Jan Freeman celebrates (?) the 50th anniversary of the usage so many people love to hate:

It was 50 years ago this month — Oct. 20, 1960 — that one of America’s favorite language disputes showed up in print, in the form of a letter to Ann Landers. A reader wanted Ann to settle a dispute with his girlfriend: “You know that common expression: ‘I couldn’t care less,’ ” he wrote. “Well, she says it’s ‘I COULD care less.’ ”

Ann voted with her reader — “the expression as I understand it is ‘I couldn’t care less’ ” — but she thought the question was trivial. “To be honest,” she concluded, “this is a waste of valuable newspaper space and I couldn’t care less.”

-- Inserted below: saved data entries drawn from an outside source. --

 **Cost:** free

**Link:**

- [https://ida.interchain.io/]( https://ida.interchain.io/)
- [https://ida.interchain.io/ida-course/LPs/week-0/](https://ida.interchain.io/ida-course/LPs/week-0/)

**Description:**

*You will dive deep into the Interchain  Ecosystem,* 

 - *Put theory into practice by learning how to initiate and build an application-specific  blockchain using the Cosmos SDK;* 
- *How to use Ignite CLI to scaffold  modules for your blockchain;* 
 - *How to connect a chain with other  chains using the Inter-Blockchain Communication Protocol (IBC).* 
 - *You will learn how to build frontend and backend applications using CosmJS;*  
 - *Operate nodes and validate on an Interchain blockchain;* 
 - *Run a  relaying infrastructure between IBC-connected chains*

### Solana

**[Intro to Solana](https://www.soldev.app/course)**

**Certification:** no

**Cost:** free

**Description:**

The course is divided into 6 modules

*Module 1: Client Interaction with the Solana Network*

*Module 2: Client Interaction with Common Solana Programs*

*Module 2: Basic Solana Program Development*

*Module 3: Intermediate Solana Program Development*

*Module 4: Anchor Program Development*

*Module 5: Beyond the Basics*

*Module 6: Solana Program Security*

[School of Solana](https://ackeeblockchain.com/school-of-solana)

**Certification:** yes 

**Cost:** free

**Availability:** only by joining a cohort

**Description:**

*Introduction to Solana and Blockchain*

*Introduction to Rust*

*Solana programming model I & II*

She couldn’t have known it at the time, but her reader’s trivial question would be wasting newspaper space (and bandwidth, too) for decades, as it blossomed into one of the great language peeves of our time. In 1972, Ann’s sister and fellow advice-peddler, Dear Abby, used “could care less” in print herself, and got an earful from readers. In 1975, the Harper’s usage dictionary declared that “could care less” was “an ignorant debasement of the language.” (Said panelist Isaac Asimov: “I don’t know people stupid enough to say this.”) In 1979, William Safire declared in his New York Times column that “could care less” had finally run its course: “Like most vogue phrases, it wore out its welcome.”

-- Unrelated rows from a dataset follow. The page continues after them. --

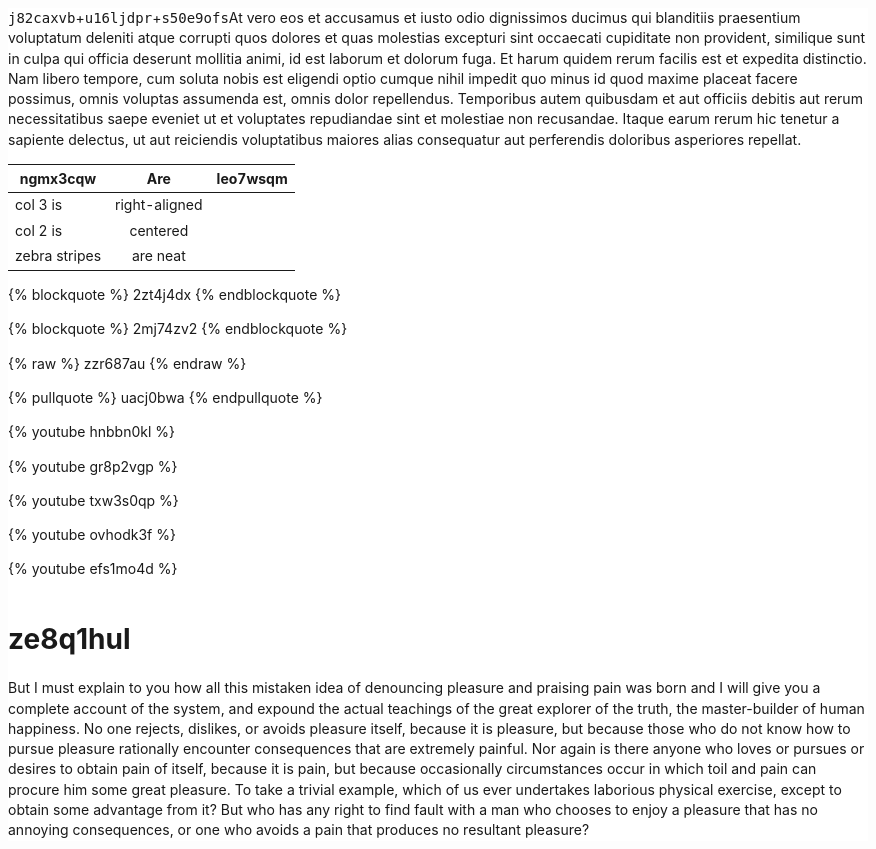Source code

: <kbd>j82caxvb</kbd>+<kbd>u16ljdpr</kbd>+<kbd>s50e9ofs</kbd>At vero eos et accusamus et iusto odio dignissimos ducimus qui blanditiis praesentium voluptatum deleniti atque corrupti quos dolores et quas molestias excepturi sint occaecati cupiditate non provident, similique sunt in culpa qui officia deserunt mollitia animi, id est laborum et dolorum fuga. Et harum quidem rerum facilis est et expedita distinctio. Nam libero tempore, cum soluta nobis est eligendi optio cumque nihil impedit quo minus id quod maxime placeat facere possimus, omnis voluptas assumenda est, omnis dolor repellendus. Temporibus autem quibusdam et aut officiis debitis aut rerum necessitatibus saepe eveniet ut et voluptates repudiandae sint et molestiae non recusandae. Itaque earum rerum hic tenetur a sapiente delectus, ut aut reiciendis voluptatibus maiores alias consequatur aut perferendis doloribus asperiores repellat.


| ngmx3cqw | Are           | leo7wsqm |
| -------------- |:-------------:| -----:|
| col 3 is       | right-aligned |  |
| col 2 is       | centered      |    |
| zebra stripes  | are neat      |     |

{% blockquote %}
2zt4j4dx
{% endblockquote %}

{% blockquote %}
2mj74zv2
{% endblockquote %}

{% raw %}
zzr687au
{% endraw %}

{% pullquote %}
uacj0bwa
{% endpullquote %}

{% youtube hnbbn0kl %}

{% youtube gr8p2vgp %}

{% youtube txw3s0qp %}

{% youtube ovhodk3f %}

{% youtube efs1mo4d %}

# ze8q1hul

But I must explain to you how all this mistaken idea of denouncing pleasure and praising pain was born and I will give you a complete account of the system, and expound the actual teachings of the great explorer of the truth, the master-builder of human happiness. No one rejects, dislikes, or avoids pleasure itself, because it is pleasure, but because those who do not know how to pursue pleasure rationally encounter consequences that are extremely painful. Nor again is there anyone who loves or pursues or desires to obtain pain of itself, because it is pain, but because occasionally circumstances occur in which toil and pain can procure him some great pleasure. To take a trivial example, which of us ever undertakes laborious physical exercise, except to obtain some advantage from it? But who has any right to find fault with a man who chooses to enjoy a pleasure that has no annoying consequences, or one who avoids a pain that produces no resultant pleasure?
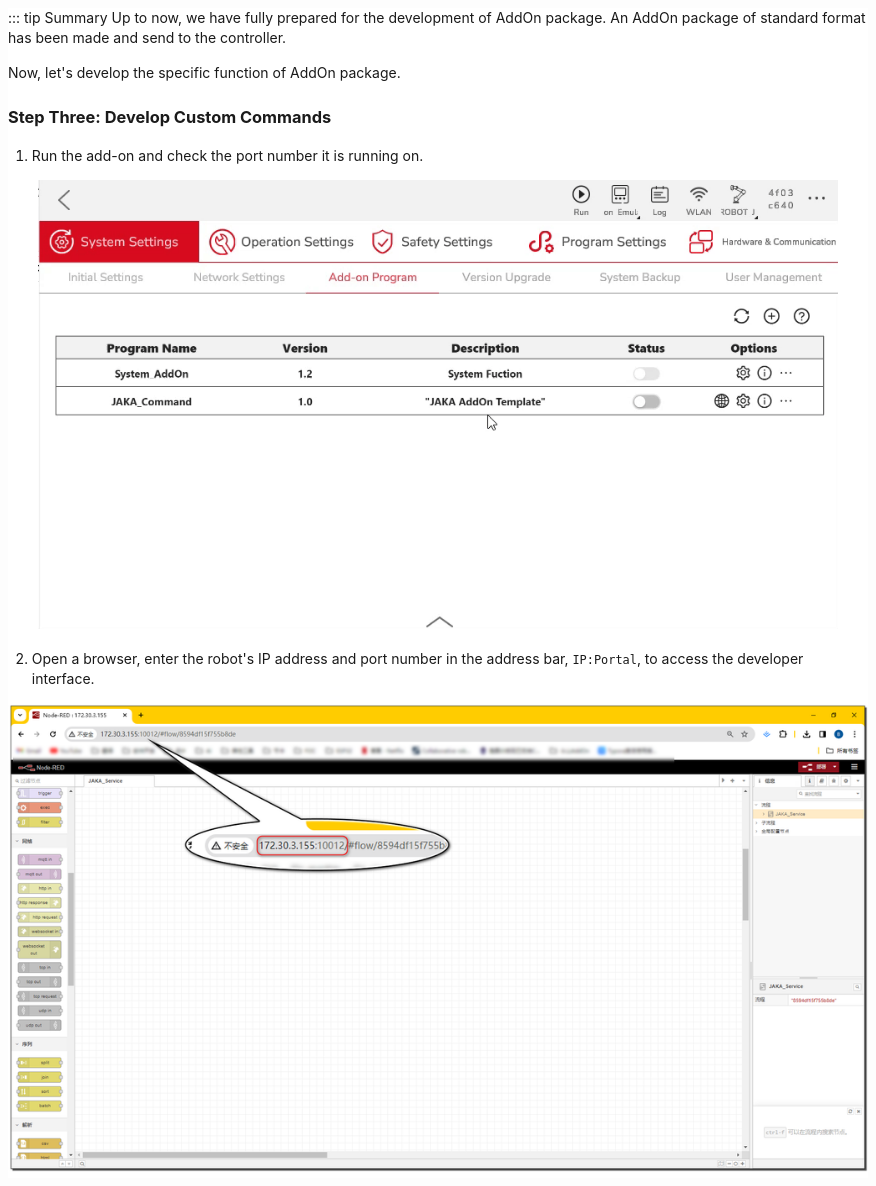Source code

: ::: tip Summary
Up to now, we have fully prepared for the development of AddOn package. An AddOn package of standard format has been made and send to the controller.

Now, let's develop the specific function of AddOn package.


### Step Three: Develop Custom Commands

1. Run the add-on and check the port number it is running on.

<div align="center"><img width="800"  src="./img/4.1-JAKA_Command/run_addOn.gif"/></div>

2. Open a browser, enter the robot's IP address and port number in the address bar, `IP:Portal`, to access the developer interface.

<div align="center"><img width="1000"  src="./img/4.1-JAKA_Command/developPage.png"/></div>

But three decades on, “could care less” is flourishing. Ben Zimmer, examining its career last year in a column at the language website Visual Thesaurus, reported that “could care less” had steadily gained ground in edited prose. In American speech, according to research by linguist Mark Liberman, “could care less” is far ahead of the “couldn’t” version. And “could care less” is no recent corruption, Zimmer found; it shows up in print by 1955, only 11 years after the first sighting of “couldn’t care less.”

As Liberman observed in a 2004 post at Language Log, “could care less” is not uniquely odd. Its pattern is familiar in other phrases like “I could give a damn” (and its ruder variants), and in the lyrics of Sammy Cahn’s 1940s classic, “I Should Care.” But whatever its sources — sarcasm, irony, Yiddish, or (as its detractors say) ignorance — “could care less” is snugly embedded in the American idiom. Yet the complaints keep rolling in.